The Barefoot Contessa

The Barefoot Contessa (1954)
MGM Home Entertainment
Cast: Humphrey Bogart, Ava Gardner, Edmond O’Brien, Rossano Brazzi
Extras: Theatrical Trailer

Joseph Mankiewicz’s ’The Barefoot Contessa’ represents something of an ill-fitting hybrid. The lighting-fast quips and juicy bon mots are signature Mankiewicz and 1950’s American cinema, yet the pacing and storytelling manner are very much of European films of the period. MGM Home Entertainment recently released ’Contessa’ on DVD in a decent movie-only edition.

Told in flashbacks, ’Contessa’ spins the sad tale of one Maria Vargas (Gardner), a Spanish dancer earning her keep in seedy Castilian cafes. Spotted by a despotic producer (Warren Stevens), Maria is groomed to star in his new film. Under the sympathetic paternal tutelage of American film director Harry Dawes (Bogart), Maria becomes a huge international success. Unfortunately, as Harry knows all too well, the road to superstardom is fraught with moral peril. Torn between familial duty, the pressures of fame and her own hunger for love, Maria soon finds that passion and prominence can destroy when mixed.

Any similarity between ’Contessa’ and the far superior ’All About Eve’ made four years earlier ends with Mankiewicz writing and helming both efforts.
True, they both examine the entertainment industry: the legitimate stage in ’Eve’ and filmmaking in ’Contessa’. With the ever-reliable Bogie underplaying Dawes’ tortured sagacity and Gardner’s natural smoldering intensity burning up the lens (not to mention our current national obsession with ’entertainment news’), ’Contessa’ should seem more contemporary than ’Eve.’ Yet for all its heightened speech and acting styles, ’Eve’ has withstood the passage of time. It’s faster, funnier and more assured.

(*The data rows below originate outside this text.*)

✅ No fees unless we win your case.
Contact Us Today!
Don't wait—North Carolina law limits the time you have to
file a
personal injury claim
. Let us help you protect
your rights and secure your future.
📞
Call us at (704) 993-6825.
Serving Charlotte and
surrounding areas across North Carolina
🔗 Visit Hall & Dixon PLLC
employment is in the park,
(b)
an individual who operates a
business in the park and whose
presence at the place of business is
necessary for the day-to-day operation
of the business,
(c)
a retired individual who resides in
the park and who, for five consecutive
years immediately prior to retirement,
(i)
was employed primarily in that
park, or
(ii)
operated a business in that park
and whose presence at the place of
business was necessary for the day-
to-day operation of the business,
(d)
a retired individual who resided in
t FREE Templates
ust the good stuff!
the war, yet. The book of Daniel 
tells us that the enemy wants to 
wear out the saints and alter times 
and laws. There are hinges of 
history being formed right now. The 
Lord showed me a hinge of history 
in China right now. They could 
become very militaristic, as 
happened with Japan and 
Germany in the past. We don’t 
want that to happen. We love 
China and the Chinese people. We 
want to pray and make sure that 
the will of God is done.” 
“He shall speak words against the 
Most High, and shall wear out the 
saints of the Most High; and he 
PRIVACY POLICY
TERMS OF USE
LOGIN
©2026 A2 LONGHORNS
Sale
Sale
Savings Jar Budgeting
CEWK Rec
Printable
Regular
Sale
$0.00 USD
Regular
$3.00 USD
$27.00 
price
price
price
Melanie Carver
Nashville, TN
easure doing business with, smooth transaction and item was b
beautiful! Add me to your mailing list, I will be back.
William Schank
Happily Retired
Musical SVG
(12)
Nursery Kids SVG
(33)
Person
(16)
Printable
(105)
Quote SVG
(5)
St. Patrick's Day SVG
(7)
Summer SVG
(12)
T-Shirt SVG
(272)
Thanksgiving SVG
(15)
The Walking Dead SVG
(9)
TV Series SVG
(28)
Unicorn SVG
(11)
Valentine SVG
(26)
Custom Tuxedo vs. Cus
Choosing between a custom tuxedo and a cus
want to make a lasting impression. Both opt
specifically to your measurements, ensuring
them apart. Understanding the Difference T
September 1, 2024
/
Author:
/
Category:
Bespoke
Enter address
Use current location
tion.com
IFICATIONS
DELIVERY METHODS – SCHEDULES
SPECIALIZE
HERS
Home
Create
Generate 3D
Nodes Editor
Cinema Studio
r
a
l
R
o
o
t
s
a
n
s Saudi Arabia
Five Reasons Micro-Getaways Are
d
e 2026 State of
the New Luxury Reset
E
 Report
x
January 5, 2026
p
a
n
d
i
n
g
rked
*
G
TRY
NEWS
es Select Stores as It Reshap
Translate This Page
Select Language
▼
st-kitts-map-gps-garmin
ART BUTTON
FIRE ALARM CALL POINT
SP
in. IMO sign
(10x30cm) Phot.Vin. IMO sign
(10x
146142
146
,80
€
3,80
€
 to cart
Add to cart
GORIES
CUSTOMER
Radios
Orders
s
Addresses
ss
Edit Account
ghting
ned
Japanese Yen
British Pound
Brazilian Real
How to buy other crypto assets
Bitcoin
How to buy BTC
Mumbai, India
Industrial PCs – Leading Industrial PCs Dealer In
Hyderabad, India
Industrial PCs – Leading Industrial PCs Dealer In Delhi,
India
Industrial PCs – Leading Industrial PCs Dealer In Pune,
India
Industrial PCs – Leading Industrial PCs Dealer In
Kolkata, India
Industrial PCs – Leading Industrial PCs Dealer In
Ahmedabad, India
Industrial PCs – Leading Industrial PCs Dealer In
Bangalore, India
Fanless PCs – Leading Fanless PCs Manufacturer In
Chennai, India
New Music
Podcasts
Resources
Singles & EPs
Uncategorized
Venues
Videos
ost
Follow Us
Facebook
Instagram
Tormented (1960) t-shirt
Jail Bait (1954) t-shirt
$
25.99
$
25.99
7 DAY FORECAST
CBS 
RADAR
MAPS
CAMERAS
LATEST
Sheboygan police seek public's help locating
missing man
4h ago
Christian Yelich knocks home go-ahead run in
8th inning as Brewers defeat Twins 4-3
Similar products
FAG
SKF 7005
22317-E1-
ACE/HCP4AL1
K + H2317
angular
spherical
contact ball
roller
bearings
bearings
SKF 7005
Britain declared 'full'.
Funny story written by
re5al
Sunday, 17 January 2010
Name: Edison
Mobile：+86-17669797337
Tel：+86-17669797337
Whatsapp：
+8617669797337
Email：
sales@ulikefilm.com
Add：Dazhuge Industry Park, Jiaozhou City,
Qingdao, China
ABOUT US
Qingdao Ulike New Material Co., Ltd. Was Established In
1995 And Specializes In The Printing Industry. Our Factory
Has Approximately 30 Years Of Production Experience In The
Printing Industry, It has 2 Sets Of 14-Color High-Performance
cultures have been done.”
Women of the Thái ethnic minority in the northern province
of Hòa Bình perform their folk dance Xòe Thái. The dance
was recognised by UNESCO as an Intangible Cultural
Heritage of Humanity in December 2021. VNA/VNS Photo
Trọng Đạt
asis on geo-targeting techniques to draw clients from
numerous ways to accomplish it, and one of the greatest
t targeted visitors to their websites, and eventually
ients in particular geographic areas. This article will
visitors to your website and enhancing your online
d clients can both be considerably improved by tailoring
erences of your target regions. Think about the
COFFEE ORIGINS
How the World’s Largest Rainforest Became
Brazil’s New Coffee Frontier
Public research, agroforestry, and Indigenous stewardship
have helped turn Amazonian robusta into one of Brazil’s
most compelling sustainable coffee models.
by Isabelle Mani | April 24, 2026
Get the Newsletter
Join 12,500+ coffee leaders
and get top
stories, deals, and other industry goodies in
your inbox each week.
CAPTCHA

Colors on the full screen transfer are quite vibrant, slightly but effectively saturated. Many scenes exhibit a soft haze, owing to Jack Cardiff’s delicate Technicolor cinematography. Deep blacks and excellent contrast balance create a consistently sharp and clean image. The source elements display a few blemishes, but not to distraction. I detected no edge enhancement, remarkable given the diffused look, and no digital artifacts.

The two-channel mono audio performs on par for an older film. Dialogue plays without distortion when filtered through the center channel. However, overall fidelity is a little thin, the music sounding tinny at times. Depending on your home theater setup, the audio might stray too far from the visual. The same technical observations for the feature presentation apply for the theatrical trailer included on the disc: superb picture, average sound.

The verdict? The performances captivate, the tart-tongued script frequently awes and the transfer stuns but throughout I felt like I was watching a relic of another era rather than a living document. I recommend the DVD to fans of Bogart, Gardner or Mankiewicz, if only for a night.